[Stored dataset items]
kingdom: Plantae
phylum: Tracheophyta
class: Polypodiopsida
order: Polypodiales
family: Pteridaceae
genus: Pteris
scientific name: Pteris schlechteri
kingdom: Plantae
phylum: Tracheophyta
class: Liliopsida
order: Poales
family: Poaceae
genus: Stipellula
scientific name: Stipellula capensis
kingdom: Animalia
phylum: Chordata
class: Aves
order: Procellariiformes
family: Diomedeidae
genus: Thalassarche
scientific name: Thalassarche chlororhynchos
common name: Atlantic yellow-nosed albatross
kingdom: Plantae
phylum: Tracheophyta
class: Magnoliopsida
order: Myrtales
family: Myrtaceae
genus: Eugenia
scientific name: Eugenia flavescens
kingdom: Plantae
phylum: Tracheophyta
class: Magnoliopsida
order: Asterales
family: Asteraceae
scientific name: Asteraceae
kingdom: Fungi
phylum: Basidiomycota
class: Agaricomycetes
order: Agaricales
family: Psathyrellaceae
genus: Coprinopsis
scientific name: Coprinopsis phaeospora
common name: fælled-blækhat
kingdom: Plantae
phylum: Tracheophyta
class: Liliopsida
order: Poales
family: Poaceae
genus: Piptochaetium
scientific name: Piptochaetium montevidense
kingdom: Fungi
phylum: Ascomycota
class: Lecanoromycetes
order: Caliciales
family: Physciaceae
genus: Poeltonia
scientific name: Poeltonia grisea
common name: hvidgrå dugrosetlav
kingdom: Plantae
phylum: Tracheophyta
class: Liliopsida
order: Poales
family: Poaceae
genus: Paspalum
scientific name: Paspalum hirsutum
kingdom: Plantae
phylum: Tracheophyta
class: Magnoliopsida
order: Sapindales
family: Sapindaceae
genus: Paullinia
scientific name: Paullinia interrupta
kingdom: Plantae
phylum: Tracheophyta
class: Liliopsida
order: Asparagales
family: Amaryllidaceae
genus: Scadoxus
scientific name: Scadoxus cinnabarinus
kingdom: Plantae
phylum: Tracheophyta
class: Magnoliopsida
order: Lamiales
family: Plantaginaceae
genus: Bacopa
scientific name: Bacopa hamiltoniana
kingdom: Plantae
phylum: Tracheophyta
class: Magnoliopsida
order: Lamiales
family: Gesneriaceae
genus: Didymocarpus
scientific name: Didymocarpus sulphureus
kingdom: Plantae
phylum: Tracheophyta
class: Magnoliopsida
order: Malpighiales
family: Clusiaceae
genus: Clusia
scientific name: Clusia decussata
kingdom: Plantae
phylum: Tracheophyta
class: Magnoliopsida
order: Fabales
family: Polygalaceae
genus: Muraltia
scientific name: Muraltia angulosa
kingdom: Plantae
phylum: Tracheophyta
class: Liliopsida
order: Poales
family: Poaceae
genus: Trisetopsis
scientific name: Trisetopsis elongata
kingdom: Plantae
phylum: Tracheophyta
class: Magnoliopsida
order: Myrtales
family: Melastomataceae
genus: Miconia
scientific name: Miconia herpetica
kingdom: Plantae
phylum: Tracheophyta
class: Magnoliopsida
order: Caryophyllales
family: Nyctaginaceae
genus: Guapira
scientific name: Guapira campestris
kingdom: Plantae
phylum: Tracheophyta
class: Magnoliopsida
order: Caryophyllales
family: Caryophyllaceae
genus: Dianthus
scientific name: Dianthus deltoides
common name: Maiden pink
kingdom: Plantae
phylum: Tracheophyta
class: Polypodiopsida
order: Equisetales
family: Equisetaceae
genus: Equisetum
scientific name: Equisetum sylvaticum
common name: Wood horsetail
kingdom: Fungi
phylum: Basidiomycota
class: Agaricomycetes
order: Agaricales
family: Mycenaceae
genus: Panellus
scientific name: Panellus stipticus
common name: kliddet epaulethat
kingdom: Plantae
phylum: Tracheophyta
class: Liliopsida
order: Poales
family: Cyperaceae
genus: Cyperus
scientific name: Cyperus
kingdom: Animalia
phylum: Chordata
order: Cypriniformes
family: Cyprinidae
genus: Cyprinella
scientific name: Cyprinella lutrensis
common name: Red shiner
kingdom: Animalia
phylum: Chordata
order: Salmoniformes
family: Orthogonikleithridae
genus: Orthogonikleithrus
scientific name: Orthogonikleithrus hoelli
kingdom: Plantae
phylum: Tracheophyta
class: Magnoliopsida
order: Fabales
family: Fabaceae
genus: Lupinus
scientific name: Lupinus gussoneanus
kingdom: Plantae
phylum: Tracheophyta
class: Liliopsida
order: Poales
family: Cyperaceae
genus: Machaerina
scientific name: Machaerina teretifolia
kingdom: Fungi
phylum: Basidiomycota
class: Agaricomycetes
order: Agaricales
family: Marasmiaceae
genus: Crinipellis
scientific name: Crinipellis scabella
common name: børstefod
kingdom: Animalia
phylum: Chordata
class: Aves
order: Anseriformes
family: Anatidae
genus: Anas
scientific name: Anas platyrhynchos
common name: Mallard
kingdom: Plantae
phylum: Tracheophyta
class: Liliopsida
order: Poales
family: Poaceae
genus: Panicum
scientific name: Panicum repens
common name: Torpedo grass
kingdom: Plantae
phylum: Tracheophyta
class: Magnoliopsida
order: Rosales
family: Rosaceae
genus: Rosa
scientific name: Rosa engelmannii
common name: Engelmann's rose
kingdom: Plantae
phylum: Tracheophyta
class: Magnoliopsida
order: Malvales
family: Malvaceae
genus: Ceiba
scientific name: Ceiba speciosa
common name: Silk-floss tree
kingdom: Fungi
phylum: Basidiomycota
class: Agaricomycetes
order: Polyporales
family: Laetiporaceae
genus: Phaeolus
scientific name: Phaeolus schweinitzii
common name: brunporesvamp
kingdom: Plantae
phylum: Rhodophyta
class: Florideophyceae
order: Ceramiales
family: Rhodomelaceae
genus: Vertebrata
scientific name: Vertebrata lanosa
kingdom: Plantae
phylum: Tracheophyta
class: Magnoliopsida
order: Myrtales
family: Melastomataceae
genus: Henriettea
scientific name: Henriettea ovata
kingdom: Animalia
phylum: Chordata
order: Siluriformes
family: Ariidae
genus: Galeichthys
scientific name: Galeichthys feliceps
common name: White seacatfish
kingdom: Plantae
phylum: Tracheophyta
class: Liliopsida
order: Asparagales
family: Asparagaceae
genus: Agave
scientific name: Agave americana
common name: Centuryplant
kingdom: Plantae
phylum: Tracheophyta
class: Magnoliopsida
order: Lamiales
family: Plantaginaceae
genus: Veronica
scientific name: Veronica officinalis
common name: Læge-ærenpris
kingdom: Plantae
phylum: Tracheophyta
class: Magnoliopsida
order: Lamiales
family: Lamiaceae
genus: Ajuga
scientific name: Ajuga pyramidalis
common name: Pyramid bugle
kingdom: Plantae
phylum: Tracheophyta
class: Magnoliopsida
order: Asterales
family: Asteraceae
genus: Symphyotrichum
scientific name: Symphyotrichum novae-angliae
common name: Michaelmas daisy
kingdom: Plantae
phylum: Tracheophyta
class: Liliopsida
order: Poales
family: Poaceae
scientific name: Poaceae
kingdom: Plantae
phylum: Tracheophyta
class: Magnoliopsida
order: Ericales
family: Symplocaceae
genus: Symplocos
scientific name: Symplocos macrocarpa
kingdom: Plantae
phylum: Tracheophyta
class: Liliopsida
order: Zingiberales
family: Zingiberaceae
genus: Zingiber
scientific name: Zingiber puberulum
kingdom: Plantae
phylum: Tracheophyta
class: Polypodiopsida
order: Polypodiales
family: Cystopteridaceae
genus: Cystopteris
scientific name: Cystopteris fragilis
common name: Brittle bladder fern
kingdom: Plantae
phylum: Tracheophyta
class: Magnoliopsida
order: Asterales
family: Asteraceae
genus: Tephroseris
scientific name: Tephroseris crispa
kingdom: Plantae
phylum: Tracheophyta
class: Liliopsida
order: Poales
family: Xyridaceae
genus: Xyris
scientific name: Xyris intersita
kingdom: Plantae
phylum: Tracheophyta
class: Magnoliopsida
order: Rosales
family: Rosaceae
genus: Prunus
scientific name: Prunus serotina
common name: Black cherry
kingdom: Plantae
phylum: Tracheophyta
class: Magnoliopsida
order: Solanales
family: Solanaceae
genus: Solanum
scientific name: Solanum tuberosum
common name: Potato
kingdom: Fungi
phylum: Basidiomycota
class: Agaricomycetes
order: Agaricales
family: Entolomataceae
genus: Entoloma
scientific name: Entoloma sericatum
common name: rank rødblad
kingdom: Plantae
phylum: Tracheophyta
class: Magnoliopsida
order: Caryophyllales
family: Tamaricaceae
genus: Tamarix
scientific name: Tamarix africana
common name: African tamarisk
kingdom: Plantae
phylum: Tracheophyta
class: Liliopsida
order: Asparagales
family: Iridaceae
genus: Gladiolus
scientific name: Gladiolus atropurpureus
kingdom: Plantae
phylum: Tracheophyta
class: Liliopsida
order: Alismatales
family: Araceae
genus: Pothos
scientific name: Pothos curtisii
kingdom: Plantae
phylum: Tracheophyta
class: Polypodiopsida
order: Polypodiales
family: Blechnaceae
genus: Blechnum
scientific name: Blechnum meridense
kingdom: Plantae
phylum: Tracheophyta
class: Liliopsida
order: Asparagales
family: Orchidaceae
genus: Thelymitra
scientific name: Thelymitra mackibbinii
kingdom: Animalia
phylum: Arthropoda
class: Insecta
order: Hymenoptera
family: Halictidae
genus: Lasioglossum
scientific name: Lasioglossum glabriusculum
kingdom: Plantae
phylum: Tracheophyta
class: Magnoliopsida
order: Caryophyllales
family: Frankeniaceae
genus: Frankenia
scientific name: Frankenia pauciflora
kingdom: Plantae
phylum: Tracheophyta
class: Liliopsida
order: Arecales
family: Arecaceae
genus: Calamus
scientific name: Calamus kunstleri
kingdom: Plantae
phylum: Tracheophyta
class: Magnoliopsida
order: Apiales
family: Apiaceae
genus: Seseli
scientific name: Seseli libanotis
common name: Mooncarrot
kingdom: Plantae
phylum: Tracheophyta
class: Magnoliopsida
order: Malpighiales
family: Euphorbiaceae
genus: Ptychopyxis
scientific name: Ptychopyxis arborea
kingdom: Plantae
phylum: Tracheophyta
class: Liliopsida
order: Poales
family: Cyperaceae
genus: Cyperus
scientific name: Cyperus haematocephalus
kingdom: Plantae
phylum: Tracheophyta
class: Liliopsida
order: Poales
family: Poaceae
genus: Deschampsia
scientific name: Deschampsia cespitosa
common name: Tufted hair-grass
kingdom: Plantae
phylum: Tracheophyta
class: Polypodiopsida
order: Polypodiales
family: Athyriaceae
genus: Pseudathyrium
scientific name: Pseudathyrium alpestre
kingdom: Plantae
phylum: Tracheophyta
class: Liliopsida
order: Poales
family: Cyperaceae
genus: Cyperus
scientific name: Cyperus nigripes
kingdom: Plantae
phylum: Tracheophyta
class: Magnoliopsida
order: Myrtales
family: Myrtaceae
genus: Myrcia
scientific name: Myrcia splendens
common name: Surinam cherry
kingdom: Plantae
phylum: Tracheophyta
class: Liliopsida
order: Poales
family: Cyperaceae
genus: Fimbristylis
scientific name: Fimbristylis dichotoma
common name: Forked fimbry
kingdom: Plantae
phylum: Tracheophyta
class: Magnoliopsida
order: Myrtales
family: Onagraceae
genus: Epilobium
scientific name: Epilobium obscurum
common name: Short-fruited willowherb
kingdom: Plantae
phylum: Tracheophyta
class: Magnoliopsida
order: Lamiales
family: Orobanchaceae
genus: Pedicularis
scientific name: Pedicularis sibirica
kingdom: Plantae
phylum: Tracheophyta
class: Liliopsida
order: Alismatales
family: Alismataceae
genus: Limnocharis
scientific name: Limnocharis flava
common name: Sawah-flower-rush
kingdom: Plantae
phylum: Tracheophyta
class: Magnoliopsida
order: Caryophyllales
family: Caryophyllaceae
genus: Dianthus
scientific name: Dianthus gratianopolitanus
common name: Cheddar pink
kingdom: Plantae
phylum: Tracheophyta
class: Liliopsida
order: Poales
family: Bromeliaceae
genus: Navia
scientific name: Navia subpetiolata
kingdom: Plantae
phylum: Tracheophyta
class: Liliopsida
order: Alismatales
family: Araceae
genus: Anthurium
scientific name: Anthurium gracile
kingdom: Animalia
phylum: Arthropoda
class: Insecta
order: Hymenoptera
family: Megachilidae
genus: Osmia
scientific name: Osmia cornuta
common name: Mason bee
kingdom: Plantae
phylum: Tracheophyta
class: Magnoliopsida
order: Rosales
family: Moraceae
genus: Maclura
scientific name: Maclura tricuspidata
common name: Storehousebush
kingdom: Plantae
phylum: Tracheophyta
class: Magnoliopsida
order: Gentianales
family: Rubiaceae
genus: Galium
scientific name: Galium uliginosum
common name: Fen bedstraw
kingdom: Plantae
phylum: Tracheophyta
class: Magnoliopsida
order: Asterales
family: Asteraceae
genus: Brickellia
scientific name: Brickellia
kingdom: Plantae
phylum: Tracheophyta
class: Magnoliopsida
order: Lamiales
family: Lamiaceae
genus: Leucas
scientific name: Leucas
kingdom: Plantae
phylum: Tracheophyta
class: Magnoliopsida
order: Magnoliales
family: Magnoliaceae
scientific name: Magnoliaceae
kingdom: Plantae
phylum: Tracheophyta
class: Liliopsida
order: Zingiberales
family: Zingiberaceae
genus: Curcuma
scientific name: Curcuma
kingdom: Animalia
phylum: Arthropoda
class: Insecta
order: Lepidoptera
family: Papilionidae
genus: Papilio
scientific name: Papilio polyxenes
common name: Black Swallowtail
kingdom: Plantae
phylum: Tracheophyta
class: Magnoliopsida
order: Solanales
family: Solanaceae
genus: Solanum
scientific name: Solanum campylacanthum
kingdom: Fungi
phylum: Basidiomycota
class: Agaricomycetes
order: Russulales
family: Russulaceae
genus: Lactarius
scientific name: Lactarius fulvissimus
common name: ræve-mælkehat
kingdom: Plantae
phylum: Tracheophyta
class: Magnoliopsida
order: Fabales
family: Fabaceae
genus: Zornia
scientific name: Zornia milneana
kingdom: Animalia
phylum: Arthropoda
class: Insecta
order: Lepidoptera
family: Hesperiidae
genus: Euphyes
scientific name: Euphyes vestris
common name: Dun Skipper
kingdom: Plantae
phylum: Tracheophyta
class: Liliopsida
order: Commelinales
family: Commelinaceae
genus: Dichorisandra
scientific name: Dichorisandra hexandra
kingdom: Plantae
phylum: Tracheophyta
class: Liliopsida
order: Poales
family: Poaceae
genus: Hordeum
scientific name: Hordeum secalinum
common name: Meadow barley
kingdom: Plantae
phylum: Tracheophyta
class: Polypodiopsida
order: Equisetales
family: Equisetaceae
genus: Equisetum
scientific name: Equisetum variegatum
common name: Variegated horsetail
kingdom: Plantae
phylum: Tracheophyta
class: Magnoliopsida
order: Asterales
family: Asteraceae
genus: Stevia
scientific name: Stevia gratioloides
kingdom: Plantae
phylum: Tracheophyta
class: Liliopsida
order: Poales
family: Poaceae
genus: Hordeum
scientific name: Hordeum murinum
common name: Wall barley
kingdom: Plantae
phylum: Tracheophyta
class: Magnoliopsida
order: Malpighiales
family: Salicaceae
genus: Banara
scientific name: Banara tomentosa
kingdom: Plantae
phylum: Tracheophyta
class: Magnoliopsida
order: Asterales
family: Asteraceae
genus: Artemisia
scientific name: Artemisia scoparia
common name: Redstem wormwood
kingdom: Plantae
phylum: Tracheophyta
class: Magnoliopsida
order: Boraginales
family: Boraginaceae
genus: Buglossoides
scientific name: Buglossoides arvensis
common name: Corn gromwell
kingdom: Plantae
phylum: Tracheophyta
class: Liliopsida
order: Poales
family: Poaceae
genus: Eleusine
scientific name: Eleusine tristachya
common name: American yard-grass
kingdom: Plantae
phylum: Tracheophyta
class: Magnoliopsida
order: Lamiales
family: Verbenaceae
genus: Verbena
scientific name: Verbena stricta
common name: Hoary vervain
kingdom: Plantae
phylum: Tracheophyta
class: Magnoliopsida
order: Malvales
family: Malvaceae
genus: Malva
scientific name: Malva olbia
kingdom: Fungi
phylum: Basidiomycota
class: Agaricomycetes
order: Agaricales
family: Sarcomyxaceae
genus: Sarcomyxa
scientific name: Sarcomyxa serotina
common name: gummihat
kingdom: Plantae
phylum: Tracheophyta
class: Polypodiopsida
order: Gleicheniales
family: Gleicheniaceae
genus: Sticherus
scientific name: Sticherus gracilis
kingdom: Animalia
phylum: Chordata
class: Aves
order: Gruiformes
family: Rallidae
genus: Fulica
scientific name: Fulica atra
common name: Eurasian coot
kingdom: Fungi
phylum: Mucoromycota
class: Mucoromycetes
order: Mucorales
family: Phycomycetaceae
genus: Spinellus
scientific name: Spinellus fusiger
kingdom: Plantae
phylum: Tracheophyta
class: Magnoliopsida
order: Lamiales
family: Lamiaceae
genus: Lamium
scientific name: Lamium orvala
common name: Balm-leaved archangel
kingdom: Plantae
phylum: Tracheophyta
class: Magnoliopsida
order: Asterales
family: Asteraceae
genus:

**Required work:** Copy the lines of the data above character for character, starting at the line that contains "common name: Centuryplant" and ending at the line that contains "scientific name: Poaceae", with both of those lines included.

**Problem solution:**
common name: Centuryplant
kingdom: Plantae
phylum: Tracheophyta
class: Magnoliopsida
order: Lamiales
family: Plantaginaceae
genus: Veronica
scientific name: Veronica officinalis
common name: Læge-ærenpris
kingdom: Plantae
phylum: Tracheophyta
class: Magnoliopsida
order: Lamiales
family: Lamiaceae
genus: Ajuga
scientific name: Ajuga pyramidalis
common name: Pyramid bugle
kingdom: Plantae
phylum: Tracheophyta
class: Magnoliopsida
order: Asterales
family: Asteraceae
genus: Symphyotrichum
scientific name: Symphyotrichum novae-angliae
common name: Michaelmas daisy
kingdom: Plantae
phylum: Tracheophyta
class: Liliopsida
order: Poales
family: Poaceae
scientific name: Poaceae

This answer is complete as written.